§ What the exercise asks
Hand back all of the records exactly as they read.

§ Dataset content
______________________________
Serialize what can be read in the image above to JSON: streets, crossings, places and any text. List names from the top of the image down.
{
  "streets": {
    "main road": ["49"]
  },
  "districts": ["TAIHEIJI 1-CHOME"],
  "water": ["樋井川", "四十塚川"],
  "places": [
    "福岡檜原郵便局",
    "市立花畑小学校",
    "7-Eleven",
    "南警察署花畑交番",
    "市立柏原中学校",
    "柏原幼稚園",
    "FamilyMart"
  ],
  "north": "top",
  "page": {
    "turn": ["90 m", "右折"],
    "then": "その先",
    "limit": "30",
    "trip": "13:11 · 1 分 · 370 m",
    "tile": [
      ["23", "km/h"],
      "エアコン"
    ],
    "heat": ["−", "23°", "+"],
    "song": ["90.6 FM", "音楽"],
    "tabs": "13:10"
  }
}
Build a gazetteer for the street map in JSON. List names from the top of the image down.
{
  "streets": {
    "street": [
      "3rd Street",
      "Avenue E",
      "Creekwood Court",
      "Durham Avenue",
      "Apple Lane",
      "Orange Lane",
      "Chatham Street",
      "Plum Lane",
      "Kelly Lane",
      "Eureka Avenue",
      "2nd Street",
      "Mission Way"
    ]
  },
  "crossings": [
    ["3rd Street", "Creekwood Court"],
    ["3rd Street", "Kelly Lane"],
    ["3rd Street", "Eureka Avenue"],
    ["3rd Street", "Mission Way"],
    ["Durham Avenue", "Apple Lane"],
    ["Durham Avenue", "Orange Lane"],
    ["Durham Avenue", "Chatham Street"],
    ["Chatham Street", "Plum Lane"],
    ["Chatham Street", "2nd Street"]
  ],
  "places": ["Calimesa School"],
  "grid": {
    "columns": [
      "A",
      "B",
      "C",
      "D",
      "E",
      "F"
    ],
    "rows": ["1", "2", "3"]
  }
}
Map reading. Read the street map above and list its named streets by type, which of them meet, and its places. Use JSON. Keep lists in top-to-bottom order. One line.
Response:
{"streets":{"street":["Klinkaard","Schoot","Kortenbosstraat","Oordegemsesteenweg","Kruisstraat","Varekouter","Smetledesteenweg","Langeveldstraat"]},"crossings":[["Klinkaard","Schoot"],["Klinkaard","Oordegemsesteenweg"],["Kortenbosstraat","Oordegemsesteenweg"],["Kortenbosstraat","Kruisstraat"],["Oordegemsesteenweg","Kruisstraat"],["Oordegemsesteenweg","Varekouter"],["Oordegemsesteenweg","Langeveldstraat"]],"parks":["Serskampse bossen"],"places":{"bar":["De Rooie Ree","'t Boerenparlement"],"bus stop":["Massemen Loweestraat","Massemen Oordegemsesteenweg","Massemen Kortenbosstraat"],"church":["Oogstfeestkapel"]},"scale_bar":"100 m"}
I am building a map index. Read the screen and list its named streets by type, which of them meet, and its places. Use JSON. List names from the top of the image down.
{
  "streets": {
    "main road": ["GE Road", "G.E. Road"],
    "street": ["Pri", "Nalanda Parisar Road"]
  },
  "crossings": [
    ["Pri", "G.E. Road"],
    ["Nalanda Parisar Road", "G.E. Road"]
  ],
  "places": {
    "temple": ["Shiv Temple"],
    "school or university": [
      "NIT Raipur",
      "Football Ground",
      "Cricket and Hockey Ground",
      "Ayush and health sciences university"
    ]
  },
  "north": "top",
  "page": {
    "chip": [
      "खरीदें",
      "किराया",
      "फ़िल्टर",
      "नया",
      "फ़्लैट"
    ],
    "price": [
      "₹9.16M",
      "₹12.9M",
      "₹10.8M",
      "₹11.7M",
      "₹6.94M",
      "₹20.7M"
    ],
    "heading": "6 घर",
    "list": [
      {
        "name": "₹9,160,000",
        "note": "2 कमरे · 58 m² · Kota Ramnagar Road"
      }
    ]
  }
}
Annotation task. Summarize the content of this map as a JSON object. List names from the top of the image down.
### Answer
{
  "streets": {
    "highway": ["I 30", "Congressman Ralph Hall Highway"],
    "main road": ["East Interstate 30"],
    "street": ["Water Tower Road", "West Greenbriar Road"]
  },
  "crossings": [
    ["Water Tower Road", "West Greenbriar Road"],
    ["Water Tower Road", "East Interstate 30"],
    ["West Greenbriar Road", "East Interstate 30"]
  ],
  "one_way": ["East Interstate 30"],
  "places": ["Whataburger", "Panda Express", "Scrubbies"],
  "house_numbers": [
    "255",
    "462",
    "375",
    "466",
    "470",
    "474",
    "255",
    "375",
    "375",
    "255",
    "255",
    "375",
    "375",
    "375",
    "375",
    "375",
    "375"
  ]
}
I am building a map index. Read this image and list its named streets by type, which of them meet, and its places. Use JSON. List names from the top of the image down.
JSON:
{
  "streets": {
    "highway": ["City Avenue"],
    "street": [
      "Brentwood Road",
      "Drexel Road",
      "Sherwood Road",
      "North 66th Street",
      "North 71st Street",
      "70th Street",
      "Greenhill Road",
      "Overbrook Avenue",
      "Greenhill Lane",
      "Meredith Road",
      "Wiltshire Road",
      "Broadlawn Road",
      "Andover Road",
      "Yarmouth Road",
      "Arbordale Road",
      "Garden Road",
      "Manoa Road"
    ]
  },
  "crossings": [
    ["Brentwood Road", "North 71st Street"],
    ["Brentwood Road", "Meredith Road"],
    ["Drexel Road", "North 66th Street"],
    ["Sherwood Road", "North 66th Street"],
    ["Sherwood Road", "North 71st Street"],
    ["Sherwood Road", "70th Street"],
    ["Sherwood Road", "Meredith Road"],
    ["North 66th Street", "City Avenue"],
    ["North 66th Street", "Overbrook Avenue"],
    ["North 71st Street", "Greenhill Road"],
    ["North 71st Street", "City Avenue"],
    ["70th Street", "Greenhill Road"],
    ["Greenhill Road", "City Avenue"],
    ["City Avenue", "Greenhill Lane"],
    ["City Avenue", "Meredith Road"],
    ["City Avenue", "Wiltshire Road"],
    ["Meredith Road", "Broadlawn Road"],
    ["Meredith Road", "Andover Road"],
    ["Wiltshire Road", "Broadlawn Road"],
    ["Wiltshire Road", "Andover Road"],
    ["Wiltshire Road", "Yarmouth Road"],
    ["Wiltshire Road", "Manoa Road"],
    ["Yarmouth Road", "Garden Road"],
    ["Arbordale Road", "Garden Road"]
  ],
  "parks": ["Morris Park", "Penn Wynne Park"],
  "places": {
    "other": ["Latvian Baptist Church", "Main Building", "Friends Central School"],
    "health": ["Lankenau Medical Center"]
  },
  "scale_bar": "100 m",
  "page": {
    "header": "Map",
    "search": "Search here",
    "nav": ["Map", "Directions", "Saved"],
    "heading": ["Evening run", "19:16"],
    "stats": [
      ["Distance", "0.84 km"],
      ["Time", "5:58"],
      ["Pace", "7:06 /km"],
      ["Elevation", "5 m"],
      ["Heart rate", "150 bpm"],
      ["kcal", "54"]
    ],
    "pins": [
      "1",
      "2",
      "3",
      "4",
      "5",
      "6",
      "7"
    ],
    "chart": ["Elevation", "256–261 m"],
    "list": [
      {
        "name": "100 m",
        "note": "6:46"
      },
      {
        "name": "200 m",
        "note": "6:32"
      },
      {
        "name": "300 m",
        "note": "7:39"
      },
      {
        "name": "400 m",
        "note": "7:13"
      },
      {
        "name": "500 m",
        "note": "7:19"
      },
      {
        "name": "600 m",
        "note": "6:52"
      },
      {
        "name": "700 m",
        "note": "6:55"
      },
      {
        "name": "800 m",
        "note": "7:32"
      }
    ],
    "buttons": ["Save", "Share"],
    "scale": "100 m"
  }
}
______________________________
§ Exercise output
Serialize what can be read in the image above to JSON: streets, crossings, places and any text. List names from the top of the image down.
{
  "streets": {
    "main road": ["49"]
  },
  "districts": ["TAIHEIJI 1-CHOME"],
  "water": ["樋井川", "四十塚川"],
  "places": [
    "福岡檜原郵便局",
    "市立花畑小学校",
    "7-Eleven",
    "南警察署花畑交番",
    "市立柏原中学校",
    "柏原幼稚園",
    "FamilyMart"
  ],
  "north": "top",
  "page": {
    "turn": ["90 m", "右折"],
    "then": "その先",
    "limit": "30",
    "trip": "13:11 · 1 分 · 370 m",
    "tile": [
      ["23", "km/h"],
      "エアコン"
    ],
    "heat": ["−", "23°", "+"],
    "song": ["90.6 FM", "音楽"],
    "tabs": "13:10"
  }
}
Build a gazetteer for the street map in JSON. List names from the top of the image down.
{
  "streets": {
    "street": [
      "3rd Street",
      "Avenue E",
      "Creekwood Court",
      "Durham Avenue",
      "Apple Lane",
      "Orange Lane",
      "Chatham Street",
      "Plum Lane",
      "Kelly Lane",
      "Eureka Avenue",
      "2nd Street",
      "Mission Way"
    ]
  },
  "crossings": [
    ["3rd Street", "Creekwood Court"],
    ["3rd Street", "Kelly Lane"],
    ["3rd Street", "Eureka Avenue"],
    ["3rd Street", "Mission Way"],
    ["Durham Avenue", "Apple Lane"],
    ["Durham Avenue", "Orange Lane"],
    ["Durham Avenue", "Chatham Street"],
    ["Chatham Street", "Plum Lane"],
    ["Chatham Street", "2nd Street"]
  ],
  "places": ["Calimesa School"],
  "grid": {
    "columns": [
      "A",
      "B",
      "C",
      "D",
      "E",
      "F"
    ],
    "rows": ["1", "2", "3"]
  }
}
Map reading. Read the street map above and list its named streets by type, which of them meet, and its places. Use JSON. Keep lists in top-to-bottom order. One line.
Response:
{"streets":{"street":["Klinkaard","Schoot","Kortenbosstraat","Oordegemsesteenweg","Kruisstraat","Varekouter","Smetledesteenweg","Langeveldstraat"]},"crossings":[["Klinkaard","Schoot"],["Klinkaard","Oordegemsesteenweg"],["Kortenbosstraat","Oordegemsesteenweg"],["Kortenbosstraat","Kruisstraat"],["Oordegemsesteenweg","Kruisstraat"],["Oordegemsesteenweg","Varekouter"],["Oordegemsesteenweg","Langeveldstraat"]],"parks":["Serskampse bossen"],"places":{"bar":["De Rooie Ree","'t Boerenparlement"],"bus stop":["Massemen Loweestraat","Massemen Oordegemsesteenweg","Massemen Kortenbosstraat"],"church":["Oogstfeestkapel"]},"scale_bar":"100 m"}
I am building a map index. Read the screen and list its named streets by type, which of them meet, and its places. Use JSON. List names from the top of the image down.
{
  "streets": {
    "main road": ["GE Road", "G.E. Road"],
    "street": ["Pri", "Nalanda Parisar Road"]
  },
  "crossings": [
    ["Pri", "G.E. Road"],
    ["Nalanda Parisar Road", "G.E. Road"]
  ],
  "places": {
    "temple": ["Shiv Temple"],
    "school or university": [
      "NIT Raipur",
      "Football Ground",
      "Cricket and Hockey Ground",
      "Ayush and health sciences university"
    ]
  },
  "north": "top",
  "page": {
    "chip": [
      "खरीदें",
      "किराया",
      "फ़िल्टर",
      "नया",
      "फ़्लैट"
    ],
    "price": [
      "₹9.16M",
      "₹12.9M",
      "₹10.8M",
      "₹11.7M",
      "₹6.94M",
      "₹20.7M"
    ],
    "heading": "6 घर",
    "list": [
      {
        "name": "₹9,160,000",
        "note": "2 कमरे · 58 m² · Kota Ramnagar Road"
      }
    ]
  }
}
Annotation task. Summarize the content of this map as a JSON object. List names from the top of the image down.
### Answer
{
  "streets": {
    "highway": ["I 30", "Congressman Ralph Hall Highway"],
    "main road": ["East Interstate 30"],
    "street": ["Water Tower Road", "West Greenbriar Road"]
  },
  "crossings": [
    ["Water Tower Road", "West Greenbriar Road"],
    ["Water Tower Road", "East Interstate 30"],
    ["West Greenbriar Road", "East Interstate 30"]
  ],
  "one_way": ["East Interstate 30"],
  "places": ["Whataburger", "Panda Express", "Scrubbies"],
  "house_numbers": [
    "255",
    "462",
    "375",
    "466",
    "470",
    "474",
    "255",
    "375",
    "375",
    "255",
    "255",
    "375",
    "375",
    "375",
    "375",
    "375",
    "375"
  ]
}
I am building a map index. Read this image and list its named streets by type, which of them meet, and its places. Use JSON. List names from the top of the image down.
JSON:
{
  "streets": {
    "highway": ["City Avenue"],
    "street": [
      "Brentwood Road",
      "Drexel Road",
      "Sherwood Road",
      "North 66th Street",
      "North 71st Street",
      "70th Street",
      "Greenhill Road",
      "Overbrook Avenue",
      "Greenhill Lane",
      "Meredith Road",
      "Wiltshire Road",
      "Broadlawn Road",
      "Andover Road",
      "Yarmouth Road",
      "Arbordale Road",
      "Garden Road",
      "Manoa Road"
    ]
  },
  "crossings": [
    ["Brentwood Road", "North 71st Street"],
    ["Brentwood Road", "Meredith Road"],
    ["Drexel Road", "North 66th Street"],
    ["Sherwood Road", "North 66th Street"],
    ["Sherwood Road", "North 71st Street"],
    ["Sherwood Road", "70th Street"],
    ["Sherwood Road", "Meredith Road"],
    ["North 66th Street", "City Avenue"],
    ["North 66th Street", "Overbrook Avenue"],
    ["North 71st Street", "Greenhill Road"],
    ["North 71st Street", "City Avenue"],
    ["70th Street", "Greenhill Road"],
    ["Greenhill Road", "City Avenue"],
    ["City Avenue", "Greenhill Lane"],
    ["City Avenue", "Meredith Road"],
    ["City Avenue", "Wiltshire Road"],
    ["Meredith Road", "Broadlawn Road"],
    ["Meredith Road", "Andover Road"],
    ["Wiltshire Road", "Broadlawn Road"],
    ["Wiltshire Road", "Andover Road"],
    ["Wiltshire Road", "Yarmouth Road"],
    ["Wiltshire Road", "Manoa Road"],
    ["Yarmouth Road", "Garden Road"],
    ["Arbordale Road", "Garden Road"]
  ],
  "parks": ["Morris Park", "Penn Wynne Park"],
  "places": {
    "other": ["Latvian Baptist Church", "Main Building", "Friends Central School"],
    "health": ["Lankenau Medical Center"]
  },
  "scale_bar": "100 m",
  "page": {
    "header": "Map",
    "search": "Search here",
    "nav": ["Map", "Directions", "Saved"],
    "heading": ["Evening run", "19:16"],
    "stats": [
      ["Distance", "0.84 km"],
      ["Time", "5:58"],
      ["Pace", "7:06 /km"],
      ["Elevation", "5 m"],
      ["Heart rate", "150 bpm"],
      ["kcal", "54"]
    ],
    "pins": [
      "1",
      "2",
      "3",
      "4",
      "5",
      "6",
      "7"
    ],
    "chart": ["Elevation", "256–261 m"],
    "list": [
      {
        "name": "100 m",
        "note": "6:46"
      },
      {
        "name": "200 m",
        "note": "6:32"
      },
      {
        "name": "300 m",
        "note": "7:39"
      },
      {
        "name": "400 m",
        "note": "7:13"
      },
      {
        "name": "500 m",
        "note": "7:19"
      },
      {
        "name": "600 m",
        "note": "6:52"
      },
      {
        "name": "700 m",
        "note": "6:55"
      },
      {
        "name": "800 m",
        "note": "7:32"
      }
    ],
    "buttons": ["Save", "Share"],
    "scale": "100 m"
  }
}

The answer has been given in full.